Kale is packed with essential vitamins, minerals and other nutrients. A 100-gram portion of kale contains 200 percent DV of vitamin C, 300 percent DV of vitamin A and 1,000 percent DV of vitamin K1. In addition, it has large amounts of vitamin B6, potassium, protein, magnesium, copper, manganese, fiber, calcium and iron. Because it is low in oxalate (a naturally occurring molecule that binds to calcium) the body is better able to absorb kale’s calcium and iron.
Out of all fish, salmon contains the highest amount of omega-3 fatty acids, which are linked to improved well-being and reduce the risk of many serious diseases, including heart disease, dementia and depression. A 100-gram piece of salmon contains not only 2.8 grams of omega-3s but also large amounts of magnesium, potassium, selenium and B vitamins.
Seaweed is high in minerals such as calcium, iron, magnesium and manganese. It is also rich in bioactive compounds such as phycocyanins and carotenoids, which have powerful anti-inflammatory properties. Seaweed is particularly rich in iodine, a mineral the body uses to make thyroid hormones. Eating a high-iodine seaweed such as kelp just a few times a month can give the body all the iodine it needs.
Vitamins C, B1 and B6, calcium, potassium, copper, manganese and selenium are abundant in garlic. It also contains large amounts of a sulfur compound called allicin, which may help lower blood pressure and “bad” LDL cholesterol while increasing “good” HDL cholesterol, potentially reducing the risk of heart disease. People who eat a lot of garlic are also thought to be at lower risk of common cancers, especially colon and stomach cancer. Raw garlic also has antibacterial and antifungal properties.
One cup of fresh raspberries provides 43 percent DV of vitamin C, 32 percent DV of fiber and 41 percent DV of manganese, which aids in calcium absorption, fat and carbohydrate metabolism, and blood sugar regulation. Raspberries also contain smaller amounts of folate, vitamin E, vitamin K, biotin, potassium, copper and magnesium.
One cup of strawberries contains 100 percent DV of vitamin C, which is essential for healthy skin.
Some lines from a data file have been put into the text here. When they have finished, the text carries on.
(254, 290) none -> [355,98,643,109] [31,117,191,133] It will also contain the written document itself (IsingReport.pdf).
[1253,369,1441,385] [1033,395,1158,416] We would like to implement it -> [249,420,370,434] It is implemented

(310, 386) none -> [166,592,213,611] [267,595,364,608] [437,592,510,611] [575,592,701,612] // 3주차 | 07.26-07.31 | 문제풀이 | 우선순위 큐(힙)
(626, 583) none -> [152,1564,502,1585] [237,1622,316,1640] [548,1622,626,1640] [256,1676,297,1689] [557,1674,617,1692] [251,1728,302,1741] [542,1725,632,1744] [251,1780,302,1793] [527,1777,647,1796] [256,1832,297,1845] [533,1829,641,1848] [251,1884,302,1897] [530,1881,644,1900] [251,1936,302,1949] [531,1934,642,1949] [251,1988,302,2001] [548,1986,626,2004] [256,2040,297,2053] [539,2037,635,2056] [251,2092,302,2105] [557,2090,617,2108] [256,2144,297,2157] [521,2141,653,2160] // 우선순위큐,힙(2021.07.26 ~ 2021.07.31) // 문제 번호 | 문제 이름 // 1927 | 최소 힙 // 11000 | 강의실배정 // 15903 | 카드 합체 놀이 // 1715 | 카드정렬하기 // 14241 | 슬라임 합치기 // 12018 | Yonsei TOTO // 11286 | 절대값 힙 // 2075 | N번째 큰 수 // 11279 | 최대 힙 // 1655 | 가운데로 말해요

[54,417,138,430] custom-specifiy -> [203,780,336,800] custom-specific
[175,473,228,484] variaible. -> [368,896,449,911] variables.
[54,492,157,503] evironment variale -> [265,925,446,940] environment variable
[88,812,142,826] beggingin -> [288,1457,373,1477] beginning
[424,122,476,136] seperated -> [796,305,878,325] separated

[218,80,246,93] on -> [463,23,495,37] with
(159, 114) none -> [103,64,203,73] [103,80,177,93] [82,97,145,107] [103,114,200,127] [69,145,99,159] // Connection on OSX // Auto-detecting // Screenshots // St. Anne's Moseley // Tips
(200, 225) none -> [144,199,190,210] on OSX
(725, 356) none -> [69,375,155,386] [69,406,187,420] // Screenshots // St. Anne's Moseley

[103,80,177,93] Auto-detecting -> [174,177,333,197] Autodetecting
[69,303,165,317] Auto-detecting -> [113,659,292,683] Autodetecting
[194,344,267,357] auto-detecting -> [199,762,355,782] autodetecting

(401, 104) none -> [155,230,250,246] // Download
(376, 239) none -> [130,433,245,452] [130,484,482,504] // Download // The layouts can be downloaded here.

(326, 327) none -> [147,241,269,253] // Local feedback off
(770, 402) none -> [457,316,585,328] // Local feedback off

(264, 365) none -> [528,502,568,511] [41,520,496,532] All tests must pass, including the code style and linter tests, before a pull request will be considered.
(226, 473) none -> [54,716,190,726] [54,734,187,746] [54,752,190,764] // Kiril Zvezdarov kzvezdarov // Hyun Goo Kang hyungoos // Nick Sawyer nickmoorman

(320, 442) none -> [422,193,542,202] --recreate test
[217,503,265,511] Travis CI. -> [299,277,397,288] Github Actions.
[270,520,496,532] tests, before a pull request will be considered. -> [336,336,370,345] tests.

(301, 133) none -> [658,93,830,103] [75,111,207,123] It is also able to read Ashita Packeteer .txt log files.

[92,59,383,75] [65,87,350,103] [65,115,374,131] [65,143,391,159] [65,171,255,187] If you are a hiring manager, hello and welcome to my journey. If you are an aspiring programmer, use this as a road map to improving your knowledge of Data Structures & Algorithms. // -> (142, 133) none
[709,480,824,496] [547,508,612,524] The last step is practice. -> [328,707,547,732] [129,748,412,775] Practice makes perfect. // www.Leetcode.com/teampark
In addition, strawberries contain potassium, fiber, magnesium, iodine, folate and copper.
12. Dark chocolate (cocoa)
Dark chocolate with high cocoa content is loaded with fiber, iron, magnesium, copper and manganese. It is also rich in antioxidants. Studies have shown that people who consume dark chocolate at least five times a week have a 57 percent lower risk of heart disease. Other health benefits of dark chocolate include improved blood flow, lower blood pressure, reduced LDL and improved brain function. Eating just a small square of quality dark chocolate per day is one of the best ways to give the body additional antioxidants. For best results, get dark chocolate with 85 percent cocoa or higher.
Equipping the body with the nutrients it needs for optimal functioning doesn’t have to be hard. Adding small amounts of nutrient-dense foods to your diet can do the trick.